BiologicalRecordsCentre / BRCindicators

An R package for creating indicators from trends data
4 stars 11 forks source link

error in year 1 for bma indicator #73

Open 03rcooke opened 3 years ago

03rcooke commented 3 years ago

I don't fully understand the parameters of the bma indicator, but as far as I can tell all combinations of the parameters produce zero error in year 1 for this test data.
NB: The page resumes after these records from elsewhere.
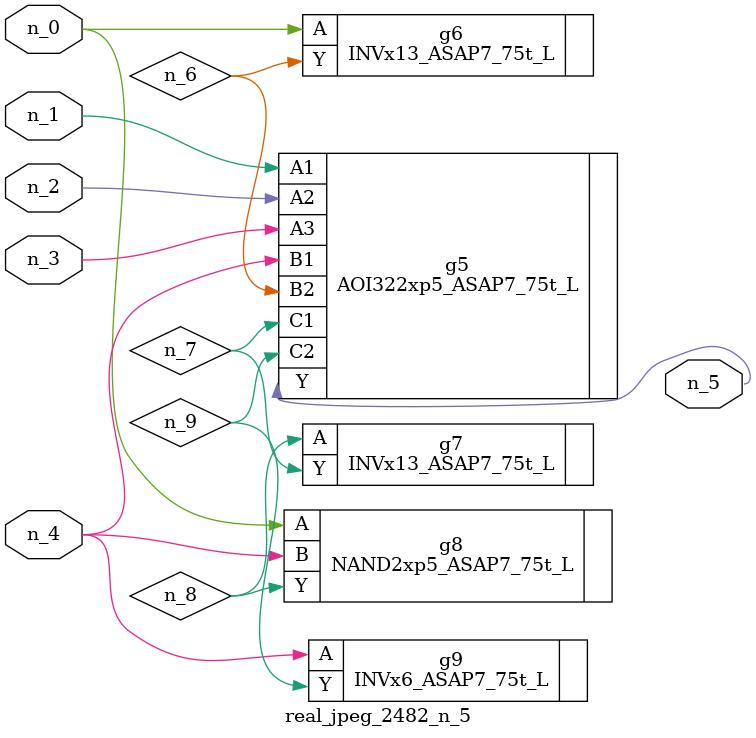
<source format=v>
module real_jpeg_2482_n_5 (n_4, n_0, n_1, n_2, n_3, n_5);

input n_4;
input n_0;
input n_1;
input n_2;
input n_3;

output n_5;

wire n_8;
wire n_6;
wire n_7;
wire n_9;

INVx13_ASAP7_75t_L g6 ( 
.A(n_0),
.Y(n_6)
);

NAND2xp5_ASAP7_75t_L g8 ( 
.A(n_0),
.B(n_4),
.Y(n_8)
);

AOI322xp5_ASAP7_75t_L g5 ( 
.A1(n_1),
.A2(n_2),
.A3(n_3),
.B1(n_4),
.B2(n_6),
.C1(n_7),
.C2(n_9),
.Y(n_5)
);

INVx6_ASAP7_75t_L g9 ( 
.A(n_4),
.Y(n_9)
);

INVx13_ASAP7_75t_L g7 ( 
.A(n_8),
.Y(n_7)
);


endmodule
</source>
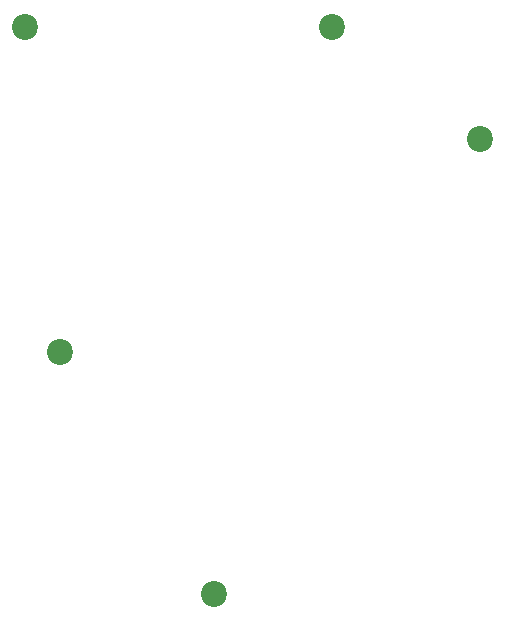
<source format=gbr>
G04 #@! TF.GenerationSoftware,KiCad,Pcbnew,8.0.4+dfsg-1*
G04 #@! TF.CreationDate,2024-08-05T10:00:30-04:00*
G04 #@! TF.ProjectId,Daughterboard,44617567-6874-4657-9262-6f6172642e6b,rev?*
G04 #@! TF.SameCoordinates,Original*
G04 #@! TF.FileFunction,Soldermask,Top*
G04 #@! TF.FilePolarity,Negative*
%FSLAX46Y46*%
G04 Gerber Fmt 4.6, Leading zero omitted, Abs format (unit mm)*
G04 Created by KiCad (PCBNEW 8.0.4+dfsg-1) date 2024-08-05 10:00:30*
%MOMM*%
%LPD*%
G01*
G04 APERTURE LIST*
%ADD10C,2.200000*%
G04 APERTURE END LIST*
D10*
X164000000Y-86000000D03*
X141000000Y-113500000D03*
X154000000Y-134000000D03*
X138000000Y-86000000D03*
X176500000Y-95500000D03*
M02*

</source>
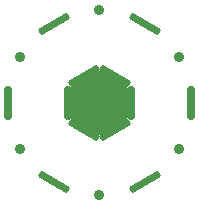
<source format=gbr>
%TF.GenerationSoftware,KiCad,Pcbnew,(6.0.1)*%
%TF.CreationDate,2022-09-09T11:21:20-04:00*%
%TF.ProjectId,SHV_Feedthrough_PulserPCB,5348565f-4665-4656-9474-68726f756768,rev?*%
%TF.SameCoordinates,Original*%
%TF.FileFunction,Soldermask,Top*%
%TF.FilePolarity,Negative*%
%FSLAX46Y46*%
G04 Gerber Fmt 4.6, Leading zero omitted, Abs format (unit mm)*
G04 Created by KiCad (PCBNEW (6.0.1)) date 2022-09-09 11:21:20*
%MOMM*%
%LPD*%
G01*
G04 APERTURE LIST*
G04 Aperture macros list*
%AMRoundRect*
0 Rectangle with rounded corners*
0 $1 Rounding radius*
0 $2 $3 $4 $5 $6 $7 $8 $9 X,Y pos of 4 corners*
0 Add a 4 corners polygon primitive as box body*
4,1,4,$2,$3,$4,$5,$6,$7,$8,$9,$2,$3,0*
0 Add four circle primitives for the rounded corners*
1,1,$1+$1,$2,$3*
1,1,$1+$1,$4,$5*
1,1,$1+$1,$6,$7*
1,1,$1+$1,$8,$9*
0 Add four rect primitives between the rounded corners*
20,1,$1+$1,$2,$3,$4,$5,0*
20,1,$1+$1,$4,$5,$6,$7,0*
20,1,$1+$1,$6,$7,$8,$9,0*
20,1,$1+$1,$8,$9,$2,$3,0*%
G04 Aperture macros list end*
%ADD10RoundRect,0.150000X-0.150000X-1.300000X0.150000X-1.300000X0.150000X1.300000X-0.150000X1.300000X0*%
%ADD11RoundRect,0.150000X0.150000X1.300000X-0.150000X1.300000X-0.150000X-1.300000X0.150000X-1.300000X0*%
%ADD12RoundRect,0.150000X-1.200833X-0.520096X-1.050833X-0.779904X1.200833X0.520096X1.050833X0.779904X0*%
%ADD13RoundRect,0.150000X1.200833X0.520096X1.050833X0.779904X-1.200833X-0.520096X-1.050833X-0.779904X0*%
%ADD14RoundRect,0.150000X-1.050833X0.779904X-1.200833X0.520096X1.050833X-0.779904X1.200833X-0.520096X0*%
%ADD15RoundRect,0.150000X1.050833X-0.779904X1.200833X-0.520096X-1.050833X0.779904X-1.200833X0.520096X0*%
%ADD16C,0.910000*%
%ADD17C,5.400000*%
G04 APERTURE END LIST*
D10*
%TO.C,C1*%
X156631997Y-76000000D03*
D11*
X161719997Y-76000000D03*
%TD*%
D12*
%TO.C,C6*%
X155316000Y-78279379D03*
D13*
X157860000Y-82685716D03*
%TD*%
D14*
%TO.C,C5*%
X152684000Y-78279379D03*
D15*
X150140000Y-82685716D03*
%TD*%
%TO.C,C2*%
X155315997Y-73720621D03*
D14*
X157859997Y-69314284D03*
%TD*%
D13*
%TO.C,C3*%
X152684000Y-73720621D03*
D12*
X150140000Y-69314284D03*
%TD*%
D11*
%TO.C,C4*%
X151368000Y-76000000D03*
D10*
X146280000Y-76000000D03*
%TD*%
D16*
%TO.C,J2*%
X160755000Y-79900000D03*
%TD*%
%TO.C,J3*%
X147245000Y-79900000D03*
%TD*%
%TO.C,J7*%
X154000000Y-83800000D03*
%TD*%
%TO.C,J5*%
X160755000Y-72100000D03*
%TD*%
D17*
%TO.C,J1*%
X154000000Y-76000000D03*
%TD*%
D16*
%TO.C,J6*%
X147245000Y-72100000D03*
%TD*%
%TO.C,J4*%
X154000000Y-68200000D03*
%TD*%
M02*

</source>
Which is strange as sometimes I seem to produce non-zero error in year 1 with actual data (when I filter the data to 1994-2020, but not when I use 1970??)

Reproducible example:

nsp = 50 # number of species
nyr = 30 # number of years
iter = 100 # number of iterations
# create an array
dat_lamb <- array(data = rnorm(n = nsp*nyr*iter,
                               mean = 0.5,
                               sd = 0.1),
                  dim = c(nsp, nyr, iter),
                  dimnames = list(paste0('SP',1:nsp),
                                  1:nyr,
                                  1:iter))
# ensure values are bounded by 0 and 1
dat_lamb[dat_lamb > 1] <- 1
dat_lamb[dat_lamb < 0] <- 0

# prepare data for bma indicator
dat_bma <- dat_lamb %>% 
  # collapse matrix
  reshape2::melt() %>% 
  dplyr::rename(species = Var1, year = Var2, iter = Var3, occ = value) %>% 
  dplyr::mutate(occ = log(occ + 0.0001))

# means
dat_bma_mean <- dat_bma %>% 
  dplyr::group_by(species, year) %>% 
  # calculate mean
  dplyr::summarise(index = mean(occ))

# sd
dat_bma_sd <- dat_bma %>% 
  dplyr::group_by(species, year) %>% 
  # calculate mean
  dplyr::summarise(se = sd(occ))

# combine means and sd
dat_bma_comb <- dplyr::left_join(dat_bma_mean, dat_bma_sd, by = c("species", "year"))

# run bma indicator
# this is the parameter specification that I've been using
# but try multiple options and see what it produces - I can't seem to control the output
bma_ind <- BRCindicators::bma(dat_bma_comb, seFromData = TRUE, plot = FALSE, model = "smooth", m.scale = "loge", errorY1 = TRUE, Y1perfect = FALSE, num.knots = 7, n.iter = 20000, parallel = TRUE) 

# zero error in year 1
head(bma_ind)

p <- ggplot(data = bma_ind, aes(x = Year, y = Index.Mprime)) +
  geom_hline(yintercept = 100, lty = 2, lwd = 1.5, colour = "grey") +
  geom_ribbon(aes(ymin = lowerCI.Mprime, ymax = upperCI.Mprime), fill = "grey80") +
  geom_line() +
  geom_point() +
  theme_linedraw()

p

@drnickisaac

drnickisaac commented 3 years ago

I've been looking into this and I think I can explain. The reason is that the whole model is based on estimating growth rates between adjacent years. This means that any uncertainty in the input data for year 1 gets propagated into the growth rate between years 1 and 2, not the index values. NB M.prime​ will have uncertainty in year 1 if there are species with missing data for that year, which explains why you get uncertainty for a baseline of 1970 but not 1994. Is this something that needs further documentation?